Monsanto: Roundup Ready PLUSĀ® Crop Management Solutions platform
Date:11-11-2014
Since 2011, corn, soybean and cotton growers looking for recommendations on weed management practices – and incentives to implement a diversified weed management program on their fields – have found them, along with industry-leading education programs, in the Roundup Ready PLUS® Crop Management Solutions platform. As Roundup Ready PLUS enters its fifth growing season, Monsanto is diversifying the range of tools available to farmers to protect their crops from yield-robbing weeds and insects.

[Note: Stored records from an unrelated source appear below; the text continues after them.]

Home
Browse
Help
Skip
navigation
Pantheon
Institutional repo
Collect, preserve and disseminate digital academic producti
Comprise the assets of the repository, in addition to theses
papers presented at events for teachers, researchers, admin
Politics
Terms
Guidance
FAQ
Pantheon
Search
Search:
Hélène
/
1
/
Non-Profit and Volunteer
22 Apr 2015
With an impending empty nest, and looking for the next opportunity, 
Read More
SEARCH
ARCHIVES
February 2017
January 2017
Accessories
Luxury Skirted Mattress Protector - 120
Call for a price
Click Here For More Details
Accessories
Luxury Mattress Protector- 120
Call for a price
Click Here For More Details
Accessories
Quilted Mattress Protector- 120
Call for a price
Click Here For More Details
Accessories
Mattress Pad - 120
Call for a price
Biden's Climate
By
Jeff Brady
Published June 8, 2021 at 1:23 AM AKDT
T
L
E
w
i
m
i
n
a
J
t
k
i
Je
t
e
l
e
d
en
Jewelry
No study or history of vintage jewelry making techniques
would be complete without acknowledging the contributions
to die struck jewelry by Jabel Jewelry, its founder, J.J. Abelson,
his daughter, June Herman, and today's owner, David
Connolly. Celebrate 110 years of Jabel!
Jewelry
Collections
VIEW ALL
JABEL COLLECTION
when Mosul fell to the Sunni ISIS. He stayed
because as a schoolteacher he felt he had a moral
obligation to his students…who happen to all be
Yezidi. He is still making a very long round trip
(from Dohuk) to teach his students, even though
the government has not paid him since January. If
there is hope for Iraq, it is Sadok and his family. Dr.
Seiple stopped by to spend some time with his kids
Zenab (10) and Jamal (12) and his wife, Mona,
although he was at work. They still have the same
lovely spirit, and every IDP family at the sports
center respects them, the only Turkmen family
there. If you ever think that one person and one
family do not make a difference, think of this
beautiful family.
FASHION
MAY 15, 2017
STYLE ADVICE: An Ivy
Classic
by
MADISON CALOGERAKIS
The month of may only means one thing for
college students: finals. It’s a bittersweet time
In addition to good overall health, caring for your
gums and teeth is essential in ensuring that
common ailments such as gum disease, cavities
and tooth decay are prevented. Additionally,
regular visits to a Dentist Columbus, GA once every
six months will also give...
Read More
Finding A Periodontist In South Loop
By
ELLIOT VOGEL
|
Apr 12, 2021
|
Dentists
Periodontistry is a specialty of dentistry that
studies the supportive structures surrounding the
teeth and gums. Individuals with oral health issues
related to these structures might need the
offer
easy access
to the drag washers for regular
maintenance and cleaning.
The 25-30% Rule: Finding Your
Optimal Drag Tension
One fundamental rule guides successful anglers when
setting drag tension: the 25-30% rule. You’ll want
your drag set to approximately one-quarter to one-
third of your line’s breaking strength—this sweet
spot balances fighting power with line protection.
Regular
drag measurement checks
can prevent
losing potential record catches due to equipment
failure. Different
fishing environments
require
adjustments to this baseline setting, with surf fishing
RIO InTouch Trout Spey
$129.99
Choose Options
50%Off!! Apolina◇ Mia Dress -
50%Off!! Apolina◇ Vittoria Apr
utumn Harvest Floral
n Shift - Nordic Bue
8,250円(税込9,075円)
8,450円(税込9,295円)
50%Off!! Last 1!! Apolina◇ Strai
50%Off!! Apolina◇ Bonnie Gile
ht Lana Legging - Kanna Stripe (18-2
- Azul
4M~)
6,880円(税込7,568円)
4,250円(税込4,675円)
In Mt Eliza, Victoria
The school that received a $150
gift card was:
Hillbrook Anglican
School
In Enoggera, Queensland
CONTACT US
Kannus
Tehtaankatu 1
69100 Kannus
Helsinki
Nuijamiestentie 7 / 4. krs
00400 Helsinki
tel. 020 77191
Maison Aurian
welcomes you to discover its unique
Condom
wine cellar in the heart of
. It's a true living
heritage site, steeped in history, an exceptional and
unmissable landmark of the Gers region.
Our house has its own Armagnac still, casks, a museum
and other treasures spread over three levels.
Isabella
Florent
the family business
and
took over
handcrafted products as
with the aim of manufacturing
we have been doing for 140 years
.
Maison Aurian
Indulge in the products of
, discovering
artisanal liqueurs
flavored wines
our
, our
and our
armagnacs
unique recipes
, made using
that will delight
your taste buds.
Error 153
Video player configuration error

“Last year, over 60,000 farmers participated in Roundup Ready PLUS,” said Chris Reat, Roundup Ready PLUS Marketing Manager. “A key piece of feedback from growers was their desire to access a whole-farm set of solutions for weed and insect management. With this expansion, we will be able to provide tools to help farmers manage those pests.”
The new name of the platform – Roundup Ready PLUS Crop Management Solutions – builds upon solutions for weed management that are core to the platform and reflects the new, broader scope of recommendations and products available to growers.
New for the 2015 growing season, Rowel™ and Rowel™ FX herbicides from Monsanto provide cotton and soybean growers consistent weed control on tough-to-control large- and small-seeded broadleaf weeds.
Complementing traits in seeds, Monsanto has provided insect protection technologies since 2008 through Acceleron® Seed Treatment Products. In 2015, insect management options will expand with the addition of Precept™ insecticide, a soil-applied insecticide in a granular formulation that offers broad spectrum control of soil-borne insect pests such as wireworm, white grubs, corn rootworm, seed corn maggot and black cutworm.
“Monsanto is focused on offering a broad choice of products and traits that control key pests and insects for our customers,” said Phoong Tang, Monsanto’s U.S. Crop Protection Lead. “While we will continue to bring new traits to the market to help control insect and pests, we are always looking for additional tools to help farmers maximize yield potential in corn, soybeans and cotton.”